### [Extract]
Finally, Confederation did not mark Canada’s emergence as a sovereign state. In 1867, the Dominion of Canada remained as much of a colony of the British Crown as had the United Province of Canada from which it inherited its legal and political infrastructure. Neither the United Province of Canada nor the Dominion of Canada had international legal personality and control over its defence and diplomacy. Not until the Statute of Westminster, 1931 and the emergence of the Crown of Canada as a separate legal person in the 1930s, particularly through the Royal Tour, Seals Act, and separate declaration of war in 1939, did Canada become truly sovereign and gain a distinct international legal personality.

In short, Canadian history does not lend itself to the Romanticism of grand ruptures, bold declarations, or pitched battles against its mother country. And to the extent that it does, Canadian history turns on 1848 with the grand of Responsible Government – not upon Confederation in 1867.[7] Canadian history is, in the main, political history, and this is why it has gained a popular reputation of being “boring.” There are no pitched battle cries that forged a nation out of turmoil of bloodshed; we lack the grandeur of French and American history precisely because Canada’s history does not flow from political Romanticism or a revolutionary ethos.

### [Supplied data]
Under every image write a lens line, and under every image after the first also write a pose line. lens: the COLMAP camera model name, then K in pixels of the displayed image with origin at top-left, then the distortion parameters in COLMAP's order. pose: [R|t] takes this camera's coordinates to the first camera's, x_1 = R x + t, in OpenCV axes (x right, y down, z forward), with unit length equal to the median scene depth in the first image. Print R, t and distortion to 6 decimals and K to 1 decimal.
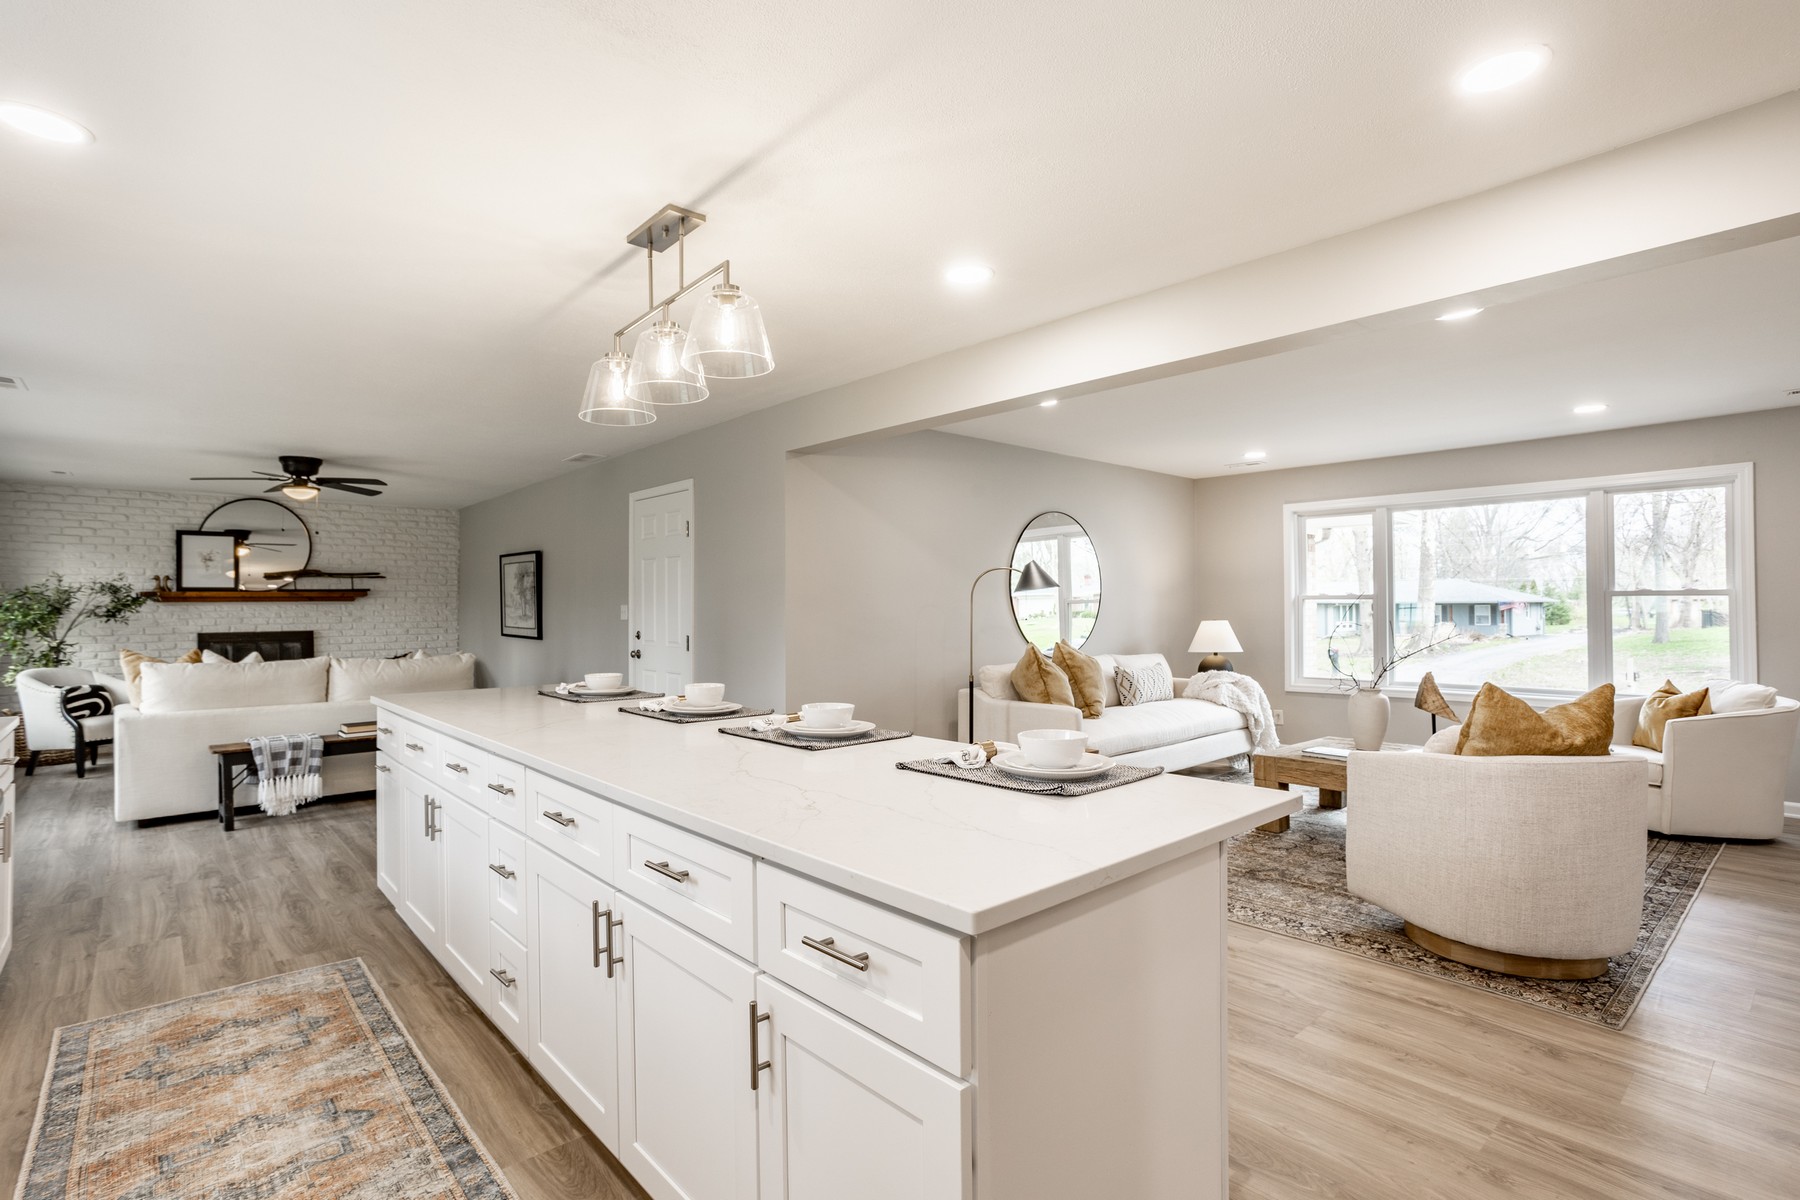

### [Task list]
• A. In the text on Canadian history, which three developments in the 1930s does it name as marking the Crown of Canada's emergence as a separate legal person?
• B. Rewrite the Canadian history text starting at "In short, Canadian" and ending at "a revolutionary ethos.", replacing "political history" with "constitutional history".

### [Exercise results]
• A. The Royal Tour, the Seals Act, and the separate declaration of war in 1939.

• B.
In short, Canadian history does not lend itself to the Romanticism of grand ruptures, bold declarations, or pitched battles against its mother country. And to the extent that it does, Canadian history turns on 1848 with the grand of Responsible Government – not upon Confederation in 1867.[7] Canadian history is, in the main, constitutional history, and this is why it has gained a popular reputation of being “boring.” There are no pitched battle cries that forged a nation out of turmoil of bloodshed; we lack the grandeur of French and American history precisely because Canada’s history does not flow from political Romanticism or a revolutionary ethos.